Public inquiries – be careful what you wish for

3 April 2013

Whenever a scandal erupts or allegations are made about major errors by public bodies, politicians and the media demand an inquiry, invariably in public and usually led by a judge.

Be careful what you wish for was central theme of a fascinating seminar about public inquiries held at the Institute for Government just before Easter—which featured Lord Butler, who chaired the privy counsellor inquiry into intelligence about weapons of mass destruction ahead of the Iraq war; Lord Bichard, who ran the inquiry into child protection procedures following the Soham murders in 2002; and Rowena Collins Rice, currently Director-General of the Attorney General’s Department who was secretary to the Leveson inquiry. And I served as a member of the privy counsellor inquiry into British Government involvement in the alleged mistreatment of detainees held overseas.

The paramount lesson is the need for clarity from the start about what an inquiry is supposed to achieve. Most inquiries are established in a hurry by prime ministers as a way out of acute political and media pressures. That can lead to muddle over terms of reference as well as methods and personnel.
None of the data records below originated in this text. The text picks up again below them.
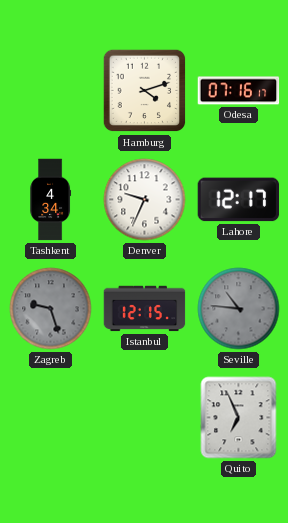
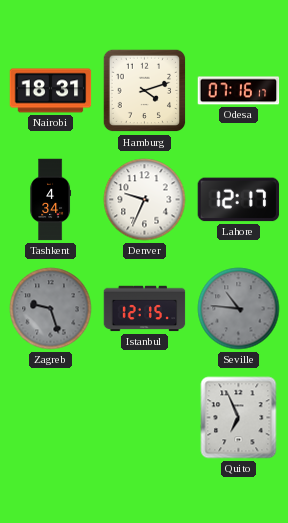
Nairobi: none -> 18:31
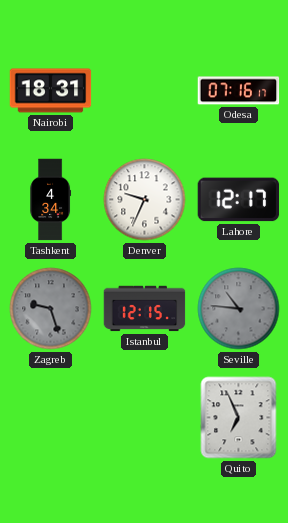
Hamburg: 4:12 -> none
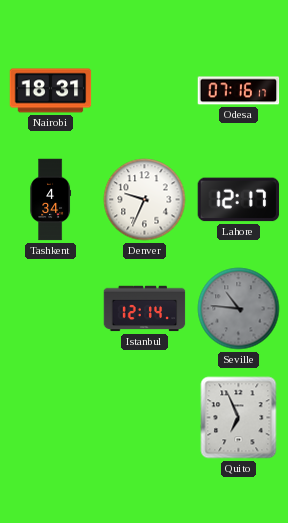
Zagreb: 9:27 -> none
Istanbul: 12:15 -> 12:14
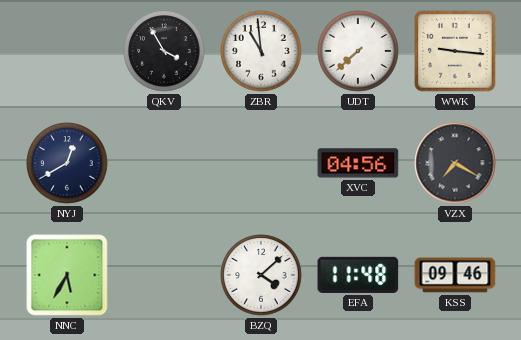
There is often a preference for judges to lead inquiries given their independence and experience of hearing evidence. But this can prolong hearings and not always lead to clear conclusions. The use of QCs as counsel to inquiries is also controversial. Their use was rejected by the Chilcot inquiry into the Iraq war and they were not adopted by the private inquiry by Lord Butler. However, Lord Bichard strongly backed the use of a QC as an experienced questioner allowing him to listen to the evidence.

Of course, no inquiry is exactly like another. But there are some broad principles:

1. A full inquiry can only really work when police investigations and any criminal proceedings have been completed. The Bichard inquiry into the Soham murders did not start until the trial was over. However, continuing police inquiries into a series of allegations meant that the Detainee inquiry had to be wound down, and severely limited what the Leveson inquiry could reveal and discuss. This is a big problem when a central objective is to find out what happened.

2. Inquiries can, in Lord Butler’s words, be ‘a lightening conductor for the anger of the public, and particularly of those who have been bereaved or suffered personally’. Ultimately, despite its excessive length and cost, the Saville inquiry into Bloody Sunday achieved that, not least because of David Cameron’s full acceptance of the report. Lord Howe of Aberavon, who was one of the barristers at the inquiry into the Aberfan disaster of 1966, stressed at the IfG event how important it was that the main lawyers were Welsh and could therefore establish a rapport with the families of the dead children. Lord Bichard revealed how much time he and his team spent talking to the family of the victims, as well as to other affected parties. This ensured that they supported the often painful process of the inquiry. That is much harder, if not impossible, for inquiries into intelligence, most of which have to be carried out in secret.

3. Inquiries need to be strictly disciplined about the number of recommendations they make. Otherwise their impact can easily be dissipated. The Francis inquiry into the appalling abuses at Mid-Staffs Hospital made 290 recommendations, far too many. Allied to that is excessive length of reports, a flaw of judge/lawyer led inquiries like Francis, Saville, and Leveson. The Scott report into the arms for Iraq affair was not only long but muddled, a warning on how not to conduct an inquiry. Lord Bichard brought in a scriptwriter to refine the drafts of his report, an example which some judges might follow.

After all the effort of producing, delivering and publishing a report, all inquiries then face the dilemma of what next? Lord Bichard followed up his report to check on the adoption of his recommendations, while Lord Leveson has acted like a judge after a case and has said nothing further about his findings. In most cases, the inquiry team has no further role as the Government decides how many of the recommendations it will accept or disregard.

Above all, the discussion showed the need for lessons learnt exercises. At present, inquiries are set up from scratch so it is often a matter of chance whether a new panel and secretariat learns from previous ones about what works and what doesn’t. We need a guide to effective public inquiries.